Tambahnya, dalam program episode ke-25 merdeka belajar tentang satuan tugas penanganan dan pencegahan tindakan kekerasan di lingkungan sekolah ini dijelaskan bahwa pencegahan terlebih dahulu dilaksanakan.
“Jadi bukan penanganan, makanya namanya pencegahan dan penanganan. Nah jadi dicegah dulu kalau untuk penanganan itu nanti ada orang-orang yang ahlinya menangani. Karena kadang-kadang korban bullying itu bisa juga jadi pelaku bullying, atau pelaku bisa juga jadi korban,”ucapnya.
Sehingga kata Irfan, harus ada tindakan penanganan yang memang profesional agar jangan sampai pelaku bullying menjadi korban bullying lagi.
“Makanya kami menggandeng Perlindungan Anak ada pihak-pihak Njo atau LSM yang memang peduli dengan pendidikan anak, ataupun nanti dengan lembaga-lembaga adat untuk bekerja sama. Semoga di Kotim bisa kita kurangi,”imbuhnya.

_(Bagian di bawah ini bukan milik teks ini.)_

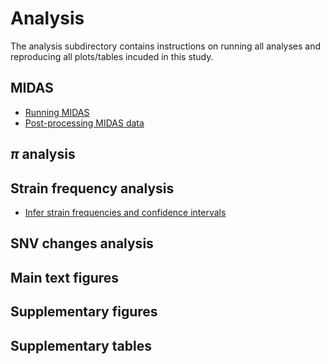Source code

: # Analysis

The analysis subdirectory contains instructions on running all analyses and reproducing all plots/tables incuded in this study.

## MIDAS

- [Running MIDAS](https://github.com/garudlab/Wasney-Briscoe-2024/blob/main/analysis/MIDAS.md)
- [Post-processing MIDAS data](https://github.com/garudlab/Wasney-Briscoe-2024/blob/main/analysis/postprocessing.md)

## $\pi$ analysis

## Strain frequency analysis

- [Infer strain frequencies and confidence intervals](https://github.com/garudlab/Wasney-Briscoe-2024/blob/main/analysis/strain_inference.md)

## SNV changes analysis

## Main text figures

## Supplementary figures

## Supplementary tables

Apalagi lanjutnya, terkadang antara candaan dan bullying itu beda tipis. Sehingga bisa mengakibatkan anak kena mental.
“Itu yang berbahaya, karena tidak hanya di TK saja di SD dan SMP sekarang sampai ke mahasiswa juga ada kasusnya. Bahkan yang beratnya sampai ada guru juga yang kena bullying. Makanya lingkungan pendidikan ini akan sangat berpengaruh terhadap karakter anak,”tutupnya.